Divan şiirlerinde de seher vaktinin önemi  mükemmel bir şekilde anlatılır. Dinimiz hem teheccüd namazını, hem sabah namazını, hem de duha (kuşluk) namazını bize ısrarla emir ve tavsiye eder. “Sana vahyedilen kitabı güzel oku ve namazı kıl! Muhakkak sahih namaz edepsizlikten uygunsuzluktan alıkoyar. Muhakkak Allah’ı anmak en büyük iştir ve Allah her ne işlerseniz bilir. (Ankebut, 45.)”

Peygamberimiz  buyuruyor: “Gücünüz yettiği kadar ibadet yaparak Cenneti isteyin. Gücünüz yettiği kadar da haramlardan kaçınarak Cehennemden korkun. Çünkü Cenneti isteyen ve cehennemden kaçan kimse, bütün gece  uyuyamaz. (Taberani)”

Kim ki sabah camiye gidip gelirse, Allah her gidip geldikçe ona cennette bir sofra hazırlar (Cami’üs -Sagir c. 3, 3707)” İbn-i Abbas’tan (r.a) rivayetle: “Âdemoğlunun her mafsalı (eklem)—bu da 360 tanedir—için vermesi gereken bir sadaka vardır. Kuşluk vaktinde kılınan iki rekât namaz, bunların hepsinin yerine geçer (a.g.e.s.1182).”

Ebû Hureyre’den (r.a) rivayetle: “Cennette “Duha” denilen bir kapı vardır. Kıyâmet günü olduğunda bir nidâ edici şöyle seslenir: “Kuşluk namazına devam edenler nerede? İşte kapınız budur.
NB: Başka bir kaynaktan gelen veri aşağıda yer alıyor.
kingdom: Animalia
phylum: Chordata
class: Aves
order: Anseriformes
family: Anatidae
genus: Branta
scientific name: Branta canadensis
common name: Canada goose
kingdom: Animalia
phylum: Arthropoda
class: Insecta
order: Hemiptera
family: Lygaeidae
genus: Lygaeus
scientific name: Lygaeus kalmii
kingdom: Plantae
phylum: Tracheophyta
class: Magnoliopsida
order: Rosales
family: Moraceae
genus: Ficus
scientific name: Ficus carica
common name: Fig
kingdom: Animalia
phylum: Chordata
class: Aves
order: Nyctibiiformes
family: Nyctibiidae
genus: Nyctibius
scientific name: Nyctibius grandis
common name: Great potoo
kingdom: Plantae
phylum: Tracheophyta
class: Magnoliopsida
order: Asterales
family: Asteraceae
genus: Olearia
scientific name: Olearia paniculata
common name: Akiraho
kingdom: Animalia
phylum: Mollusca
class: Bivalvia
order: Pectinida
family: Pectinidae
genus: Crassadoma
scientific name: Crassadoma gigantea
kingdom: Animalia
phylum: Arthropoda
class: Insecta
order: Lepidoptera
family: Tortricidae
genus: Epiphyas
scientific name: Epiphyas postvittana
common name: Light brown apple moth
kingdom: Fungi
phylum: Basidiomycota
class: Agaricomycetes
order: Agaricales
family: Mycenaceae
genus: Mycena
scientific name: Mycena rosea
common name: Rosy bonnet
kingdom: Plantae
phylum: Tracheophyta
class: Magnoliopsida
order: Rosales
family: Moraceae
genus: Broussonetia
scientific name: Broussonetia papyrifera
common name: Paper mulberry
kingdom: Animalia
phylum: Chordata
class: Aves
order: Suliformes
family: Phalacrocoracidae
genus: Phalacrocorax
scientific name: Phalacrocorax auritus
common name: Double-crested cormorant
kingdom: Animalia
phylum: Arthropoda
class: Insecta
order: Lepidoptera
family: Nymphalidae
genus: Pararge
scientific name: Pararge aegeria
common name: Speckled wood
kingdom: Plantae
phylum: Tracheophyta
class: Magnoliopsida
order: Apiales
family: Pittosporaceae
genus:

Allah’ın rahmetiyle buradan girin (age., c. 2., s.609.).”

Enes’den(r.a) rivâyetle: Resûl-ü Ekrem Efendimiz (asm) şöyle buyurmuşlardır: “Kim ki kuşluk namazını 12 rekât olarak kılarsa, Allah onun için Cennette altından bir köşk yapar (age., c. 4 s. 1575).” İbni Amr’dan (r.a) rivâyetle: “Allah’ın en çok sevdiği namaz, Davut (as) namazıdır. Ki, gecenin ilk yarısında uyur, üçte birini ibadetle geçirir, geri kalan altıda birinde de yine uyurdu (age., c.1., s.85.).”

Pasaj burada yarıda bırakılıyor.